Однажды она пришла и увидела Игоря, беседующего с двумя мужчинами, что-то ненатуральное было в облике этих мужчин: приблизительно одного роста, а вещи на них сидели так, будто по ошибке поменялись костюмами. Бегло взглянули на Наташу, поздоровались, но она почувствовала, что успели осмотреть ее всю, при ней разговор не продолжали, поблагодарили, ушли довольно быстро. По тому, как они выстукивали каблуками, поняла Наташа, что не костюмами они поменялись, просто военные надели штатское. Что им нужно от Игоря?
На другой день он сказал:
— Я хочу поделиться с тобой счастливой идеей.
Она насторожилась.
— Вчера ты удивилась, застав в нашей комнате тех двух мужчин, они показались тебе неприятными, я заметил, но это мои друзья с канала.
— Я так и думала, — сказала Наташа.
— Что делать, если у меня только в экстремальных ситуациях получается жизнь? Видишь, орден, где бы мне его еще дали?
— Не хвастай, — сказала Наташа.
— Хорошо, Наташенька, в стране происходит полная мелиорация и еще какая-то полная х…я, мы без денег, начальство меня помнит, мне снова предложили поехать на канал.
— Как, туда же?
— Нет, чудачка, тот канал уже сдан, на Волгодонск. И знаешь, — он смущенно фыркнул, — я согласился. Мало того. — Он вынул из кармана документ. — Я уже завербовался.
— Зачем? — крикнула она. — Зачем ты это делаешь, там же опасно!
— Не кричи, пожалуйста, не более опасно, чем в любом другом месте, и потом запомни: чем ближе к зверю, тем больше шансов, что он тебя не заметит. А там не звери, там мои друзья. В конце концов, надо же нам что-нибудь есть.
«Вот и все, что я заслужила у жизни, — подумала Наташа. — А как же Париж?»
И вспомнила слова своей бывшей подруги Саломеи: «Не то плохо, что яростный, хуже, что беспородный!»
— Делай как знаешь, — сказала Наташа.
А потом приехала мама. Это была уже другая история. За все время ссылки Игоря они почти не виделись, мама тоже пережила и горе, и счастье. Умер муж, за которым она бежала из Тифлиса, появился юноша, с которым приехала в Москву. Последняя ее страсть, не увлечение, именно страсть, взаимная, не лишенная черт экзальтации, мама и в этом возрасте утверждала свое право жить страстями. Ее боготворили. Чужие страсти обрушивались на Наташу всю жизнь. Наташа знала, что боготворили маму все и всегда, но сама мама так не считала. Это случилось с ней впервые, и оттого она стала счастливей, свободней, щедрей. Того же ждала от других. Они поселились в Кисельном надолго. Они шептались, они гуляли, им нравилась Москва, она все время что-то роняла, он бросался поднимать, и в доме возникала какая-то совершенно самостоятельная жизнь, беззаботная, но исключающая и Наташу, и Игоря, и Таню. Игорь переехал в Дмитров, в контору канала, часто оставался там ночевать. Чтобы поговорить с женой наедине, начал назначать ей свидания в маленьком кафе на Чистых прудах, кафе стало их домом. Это было ненормально, но поговорить с мамой Игорь не решался, их связывала петроградская дружба, и потом он рассчитывал на понимание, что поразило Наташу, он, утверждающий, что страсть попирает все законы нормального общежития, рассчитывал, что мать сама все поймет и уедет.

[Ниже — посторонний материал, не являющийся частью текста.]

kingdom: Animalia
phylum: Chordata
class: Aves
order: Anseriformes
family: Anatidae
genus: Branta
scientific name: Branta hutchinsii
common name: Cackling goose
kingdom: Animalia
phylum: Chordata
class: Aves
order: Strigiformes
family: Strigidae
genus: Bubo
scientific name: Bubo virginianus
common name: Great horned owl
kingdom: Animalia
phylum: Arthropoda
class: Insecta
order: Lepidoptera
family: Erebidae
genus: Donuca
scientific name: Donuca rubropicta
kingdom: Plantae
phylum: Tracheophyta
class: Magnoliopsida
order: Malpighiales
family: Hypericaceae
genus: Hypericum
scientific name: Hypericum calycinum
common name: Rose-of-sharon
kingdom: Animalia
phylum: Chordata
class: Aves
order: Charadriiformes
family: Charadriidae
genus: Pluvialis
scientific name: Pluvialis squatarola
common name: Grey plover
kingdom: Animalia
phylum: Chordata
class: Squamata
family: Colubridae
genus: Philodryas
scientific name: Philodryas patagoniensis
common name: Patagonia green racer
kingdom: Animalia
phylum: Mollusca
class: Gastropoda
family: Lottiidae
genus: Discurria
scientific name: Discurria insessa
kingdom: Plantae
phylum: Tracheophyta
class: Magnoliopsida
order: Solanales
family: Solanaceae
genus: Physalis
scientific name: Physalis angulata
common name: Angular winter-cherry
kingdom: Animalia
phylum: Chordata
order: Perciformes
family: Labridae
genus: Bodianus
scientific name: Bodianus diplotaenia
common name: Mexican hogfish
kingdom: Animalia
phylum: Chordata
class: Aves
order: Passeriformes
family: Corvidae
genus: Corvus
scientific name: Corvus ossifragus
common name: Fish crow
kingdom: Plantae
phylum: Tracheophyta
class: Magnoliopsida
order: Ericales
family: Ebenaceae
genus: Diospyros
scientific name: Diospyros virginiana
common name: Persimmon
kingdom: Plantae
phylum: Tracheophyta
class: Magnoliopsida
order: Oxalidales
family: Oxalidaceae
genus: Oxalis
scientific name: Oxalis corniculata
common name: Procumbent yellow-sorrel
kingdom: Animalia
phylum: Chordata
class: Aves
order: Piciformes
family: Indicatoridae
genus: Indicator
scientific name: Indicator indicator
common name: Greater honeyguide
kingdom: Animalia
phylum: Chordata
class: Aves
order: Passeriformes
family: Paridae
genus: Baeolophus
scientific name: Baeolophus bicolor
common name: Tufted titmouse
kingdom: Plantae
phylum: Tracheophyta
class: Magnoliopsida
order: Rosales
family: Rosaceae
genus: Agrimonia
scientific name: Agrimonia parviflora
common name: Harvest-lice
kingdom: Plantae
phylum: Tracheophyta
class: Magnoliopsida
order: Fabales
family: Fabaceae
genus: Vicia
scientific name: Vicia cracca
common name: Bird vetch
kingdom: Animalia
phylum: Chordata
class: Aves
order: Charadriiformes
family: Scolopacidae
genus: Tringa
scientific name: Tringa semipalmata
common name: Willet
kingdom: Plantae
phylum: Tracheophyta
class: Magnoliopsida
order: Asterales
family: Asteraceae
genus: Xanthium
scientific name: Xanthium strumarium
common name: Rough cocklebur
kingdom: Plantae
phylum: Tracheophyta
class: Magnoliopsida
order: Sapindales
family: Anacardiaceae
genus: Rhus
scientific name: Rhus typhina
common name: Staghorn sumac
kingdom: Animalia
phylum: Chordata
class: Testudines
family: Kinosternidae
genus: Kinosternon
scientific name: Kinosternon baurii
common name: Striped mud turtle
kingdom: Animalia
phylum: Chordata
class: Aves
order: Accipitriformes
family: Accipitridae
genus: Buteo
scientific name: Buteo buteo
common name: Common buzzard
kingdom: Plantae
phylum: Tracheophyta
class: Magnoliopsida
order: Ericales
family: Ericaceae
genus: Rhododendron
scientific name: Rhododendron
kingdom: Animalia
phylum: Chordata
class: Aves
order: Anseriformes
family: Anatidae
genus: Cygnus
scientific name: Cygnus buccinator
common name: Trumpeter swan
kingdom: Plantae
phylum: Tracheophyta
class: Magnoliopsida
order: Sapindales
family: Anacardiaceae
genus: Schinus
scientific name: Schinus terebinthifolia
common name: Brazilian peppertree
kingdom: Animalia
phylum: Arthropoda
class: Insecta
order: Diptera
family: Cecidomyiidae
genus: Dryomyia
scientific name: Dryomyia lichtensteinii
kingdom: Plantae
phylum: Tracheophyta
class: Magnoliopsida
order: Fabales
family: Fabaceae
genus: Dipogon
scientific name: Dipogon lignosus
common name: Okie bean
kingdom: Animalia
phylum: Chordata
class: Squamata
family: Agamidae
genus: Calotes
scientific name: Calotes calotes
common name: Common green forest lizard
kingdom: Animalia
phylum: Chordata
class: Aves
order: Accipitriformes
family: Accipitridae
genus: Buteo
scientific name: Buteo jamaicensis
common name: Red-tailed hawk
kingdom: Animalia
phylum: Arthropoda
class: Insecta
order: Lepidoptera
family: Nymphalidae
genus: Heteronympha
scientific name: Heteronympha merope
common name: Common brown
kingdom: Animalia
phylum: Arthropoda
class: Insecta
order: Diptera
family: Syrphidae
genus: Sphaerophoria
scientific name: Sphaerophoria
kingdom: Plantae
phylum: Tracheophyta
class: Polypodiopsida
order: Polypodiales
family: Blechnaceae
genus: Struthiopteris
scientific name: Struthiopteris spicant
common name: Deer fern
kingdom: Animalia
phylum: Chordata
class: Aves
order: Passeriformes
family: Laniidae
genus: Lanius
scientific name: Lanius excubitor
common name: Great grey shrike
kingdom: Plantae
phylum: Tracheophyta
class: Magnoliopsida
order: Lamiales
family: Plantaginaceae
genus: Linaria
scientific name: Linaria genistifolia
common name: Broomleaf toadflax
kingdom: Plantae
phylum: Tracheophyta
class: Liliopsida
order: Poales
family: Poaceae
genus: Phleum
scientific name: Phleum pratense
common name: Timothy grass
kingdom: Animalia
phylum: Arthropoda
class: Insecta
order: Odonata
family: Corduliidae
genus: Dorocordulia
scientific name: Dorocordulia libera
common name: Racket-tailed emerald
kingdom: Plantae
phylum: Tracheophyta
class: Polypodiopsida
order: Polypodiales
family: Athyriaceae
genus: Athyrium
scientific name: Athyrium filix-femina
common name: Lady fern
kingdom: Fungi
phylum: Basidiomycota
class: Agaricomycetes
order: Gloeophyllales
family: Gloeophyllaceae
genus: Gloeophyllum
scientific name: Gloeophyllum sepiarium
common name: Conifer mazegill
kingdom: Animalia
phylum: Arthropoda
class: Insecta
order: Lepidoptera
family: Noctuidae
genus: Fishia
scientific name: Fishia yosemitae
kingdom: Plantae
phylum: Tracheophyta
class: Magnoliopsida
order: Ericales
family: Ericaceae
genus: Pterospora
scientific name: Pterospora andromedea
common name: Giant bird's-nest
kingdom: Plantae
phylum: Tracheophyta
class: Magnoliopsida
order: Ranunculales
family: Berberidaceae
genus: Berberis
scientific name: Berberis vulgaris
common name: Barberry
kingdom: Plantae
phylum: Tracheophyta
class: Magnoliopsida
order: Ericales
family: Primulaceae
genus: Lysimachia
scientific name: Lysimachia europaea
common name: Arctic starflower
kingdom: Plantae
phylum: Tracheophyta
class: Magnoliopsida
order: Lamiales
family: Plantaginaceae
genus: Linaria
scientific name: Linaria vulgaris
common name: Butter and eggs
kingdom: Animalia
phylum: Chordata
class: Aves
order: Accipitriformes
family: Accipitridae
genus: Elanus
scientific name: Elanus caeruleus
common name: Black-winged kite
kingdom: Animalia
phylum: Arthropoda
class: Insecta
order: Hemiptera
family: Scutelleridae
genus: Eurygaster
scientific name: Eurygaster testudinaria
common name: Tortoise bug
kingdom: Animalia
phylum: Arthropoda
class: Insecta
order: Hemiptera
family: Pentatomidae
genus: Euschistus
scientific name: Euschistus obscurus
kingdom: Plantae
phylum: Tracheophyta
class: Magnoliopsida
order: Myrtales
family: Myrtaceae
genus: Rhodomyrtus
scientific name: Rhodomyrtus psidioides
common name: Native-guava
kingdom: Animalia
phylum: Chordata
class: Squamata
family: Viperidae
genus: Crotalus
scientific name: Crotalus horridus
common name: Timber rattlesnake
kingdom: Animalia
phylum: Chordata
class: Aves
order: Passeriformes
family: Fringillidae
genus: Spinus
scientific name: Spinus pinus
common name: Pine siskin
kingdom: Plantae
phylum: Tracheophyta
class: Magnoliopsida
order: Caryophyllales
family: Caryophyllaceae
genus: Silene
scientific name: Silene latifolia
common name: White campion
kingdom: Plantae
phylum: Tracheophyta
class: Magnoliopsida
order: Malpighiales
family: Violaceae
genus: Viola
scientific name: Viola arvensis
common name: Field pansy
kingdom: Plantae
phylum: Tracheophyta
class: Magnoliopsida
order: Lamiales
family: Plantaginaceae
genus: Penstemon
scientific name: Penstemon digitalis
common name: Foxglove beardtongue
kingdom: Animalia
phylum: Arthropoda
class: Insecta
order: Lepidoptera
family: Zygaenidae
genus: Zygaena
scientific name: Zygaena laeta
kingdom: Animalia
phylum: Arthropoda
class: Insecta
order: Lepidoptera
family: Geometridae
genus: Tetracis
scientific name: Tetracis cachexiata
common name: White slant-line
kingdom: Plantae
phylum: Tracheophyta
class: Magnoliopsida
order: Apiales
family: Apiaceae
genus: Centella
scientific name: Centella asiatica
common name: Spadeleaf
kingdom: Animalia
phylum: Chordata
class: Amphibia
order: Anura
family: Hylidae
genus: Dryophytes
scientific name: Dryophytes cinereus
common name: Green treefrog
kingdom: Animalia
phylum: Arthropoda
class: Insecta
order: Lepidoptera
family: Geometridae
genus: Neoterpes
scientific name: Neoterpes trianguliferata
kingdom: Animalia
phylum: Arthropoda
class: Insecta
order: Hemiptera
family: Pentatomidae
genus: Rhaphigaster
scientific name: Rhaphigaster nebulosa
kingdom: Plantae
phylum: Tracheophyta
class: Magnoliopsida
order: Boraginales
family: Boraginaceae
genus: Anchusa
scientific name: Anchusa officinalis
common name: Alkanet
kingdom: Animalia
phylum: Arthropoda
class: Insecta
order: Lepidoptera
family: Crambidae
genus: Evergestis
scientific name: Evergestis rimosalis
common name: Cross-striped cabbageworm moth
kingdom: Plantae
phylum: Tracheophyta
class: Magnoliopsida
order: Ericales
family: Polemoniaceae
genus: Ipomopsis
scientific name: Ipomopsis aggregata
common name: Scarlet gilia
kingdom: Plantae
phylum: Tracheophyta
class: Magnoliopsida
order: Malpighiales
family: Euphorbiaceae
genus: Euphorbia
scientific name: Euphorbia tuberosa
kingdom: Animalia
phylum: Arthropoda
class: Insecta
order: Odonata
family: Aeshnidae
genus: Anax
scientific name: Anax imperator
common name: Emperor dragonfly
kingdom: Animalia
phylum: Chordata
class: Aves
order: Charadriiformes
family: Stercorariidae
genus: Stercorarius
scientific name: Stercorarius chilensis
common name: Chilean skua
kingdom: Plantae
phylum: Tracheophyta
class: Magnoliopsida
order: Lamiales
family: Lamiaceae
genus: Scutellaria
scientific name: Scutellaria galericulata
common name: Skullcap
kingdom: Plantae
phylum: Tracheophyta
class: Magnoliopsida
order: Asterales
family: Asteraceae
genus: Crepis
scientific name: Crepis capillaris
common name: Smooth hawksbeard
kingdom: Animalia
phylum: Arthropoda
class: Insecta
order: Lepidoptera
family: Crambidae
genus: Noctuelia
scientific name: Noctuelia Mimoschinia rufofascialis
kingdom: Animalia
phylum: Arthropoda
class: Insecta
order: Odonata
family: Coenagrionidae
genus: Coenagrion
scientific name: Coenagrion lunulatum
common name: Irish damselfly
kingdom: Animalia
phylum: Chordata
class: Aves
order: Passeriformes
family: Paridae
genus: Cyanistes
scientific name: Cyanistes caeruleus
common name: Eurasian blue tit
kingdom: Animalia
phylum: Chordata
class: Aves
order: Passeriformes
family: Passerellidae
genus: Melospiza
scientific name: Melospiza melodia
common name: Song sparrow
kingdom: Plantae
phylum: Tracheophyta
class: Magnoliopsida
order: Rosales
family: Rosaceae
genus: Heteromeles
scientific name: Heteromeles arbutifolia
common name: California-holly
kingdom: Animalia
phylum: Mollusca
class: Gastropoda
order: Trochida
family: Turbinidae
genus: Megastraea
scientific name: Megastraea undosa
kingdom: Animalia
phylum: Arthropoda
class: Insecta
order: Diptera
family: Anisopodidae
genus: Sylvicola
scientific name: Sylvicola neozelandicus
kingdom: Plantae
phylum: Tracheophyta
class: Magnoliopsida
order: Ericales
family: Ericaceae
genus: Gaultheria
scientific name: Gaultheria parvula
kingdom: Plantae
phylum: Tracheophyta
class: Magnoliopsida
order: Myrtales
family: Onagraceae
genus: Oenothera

— Она же трезвая женщина, — говорил он. — Как можно, имея в Петербурге огромную квартиру, приезжать и проводить медовый месяц в нашей крошечной? Какая-то безумная идея.
Но мать не уезжала. Мало того, она заявила Наташе, что Москва им нравится больше, у Лени здесь перспектива работы, они займутся обменом, а пока поживут с детьми. Она осталась с той же твердостью, как когда-то ушла.
И тут не выдержал Игорь, он поговорил с Леней.
— Нет! — кричала Мария Евгеньевна, после того как Леня почти в истерике сообщил ей суть разговора. — Кто угодно, но только не Игорь!